Cuperlo al Tg 3 evoca la scissione senza nominarla. Dice che su un tema come la qualità della democrazia “non è in gioco il governo, ma il destino del Pd” e che non è in discussione “il rapporto tra maggioranza e minoranza, ma l’identità del Pd”. In altre epoche una minaccia del genere avrebbe mobilitato il partito e messo alle corde il segretario costringendolo a chiarire, sopire, rassicurare.

E invece Renzi non se ne cura, mentre il vicesegretario Guerini sbriga la pratica con la sufficienza del già visto e già sentito. Poi appare Debora Serracchiani che ha sempre il sorrisetto di chi prende in giro i poveri sinistrati. Stalin disprezzava come “gattini ciechi” i compagni che vagavano senza meta incapaci di comprendere la realtà.

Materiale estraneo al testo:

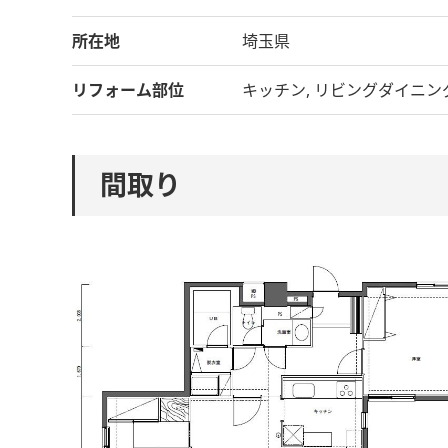
所在地
埼玉県
リフォーム部位
キッチン, リビングダイニング,
間取り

La sinistra Pd, nel suo deambulare tra protesta e disciplina, trasmette lo stesso senso di smarrimento.

Perché se Cuperlo minaccia di andarsene, Bersani non fa che ripetere “Questa è casa mia”, mentre Civati sforna battute salaci: “Per molti della minoranza dem la battaglia da combattere è sempre la prossima”. Ma se anche l’opposizione a Renzi decidesse la scissione, sarebbe per andare dove? Con Vendola e Tsipras? Oppure verso un nuovo partito? E nel caso, visto che i bersaniani sono per la fedeltà alla “ditta”, avremmo una scissione nella scissione? Questo Renzi lo sa talmente bene da non preoccuparsene più. E lo sa anche Cuperlo che infatti, tra allusioni e minacce, la parola proibita evita di pronunciarla.